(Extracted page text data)
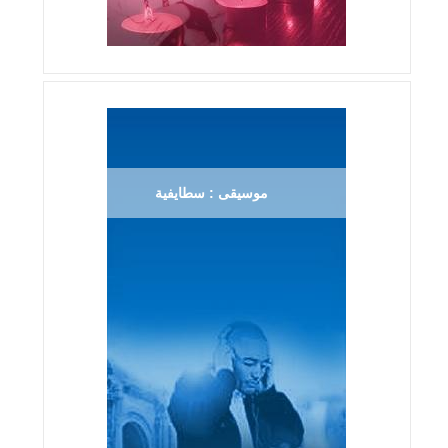
موسيقى : سطايفية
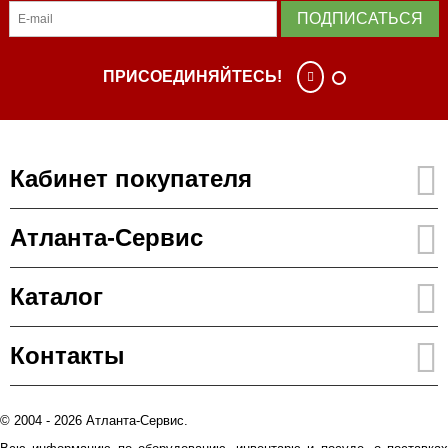
ПОДПИСАТЬСЯ
ПРИСОЕДИНЯЙТЕСЬ!
Кабинет покупателя
Атланта-Сервис
Каталог
Контакты
© 2004 - 2026 Атланта-Сервис.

# REQUIREMENT:
Transcribe the lines of the data word for word, starting at the line that contains "ПОДПИСАТЬСЯ" and ending at the last line of the data, both included.

# RESULT:
ПОДПИСАТЬСЯ
ПРИСОЕДИНЯЙТЕСЬ!
Кабинет покупателя
Атланта-Сервис
Каталог
Контакты
© 2004 - 2026 Атланта-Сервис.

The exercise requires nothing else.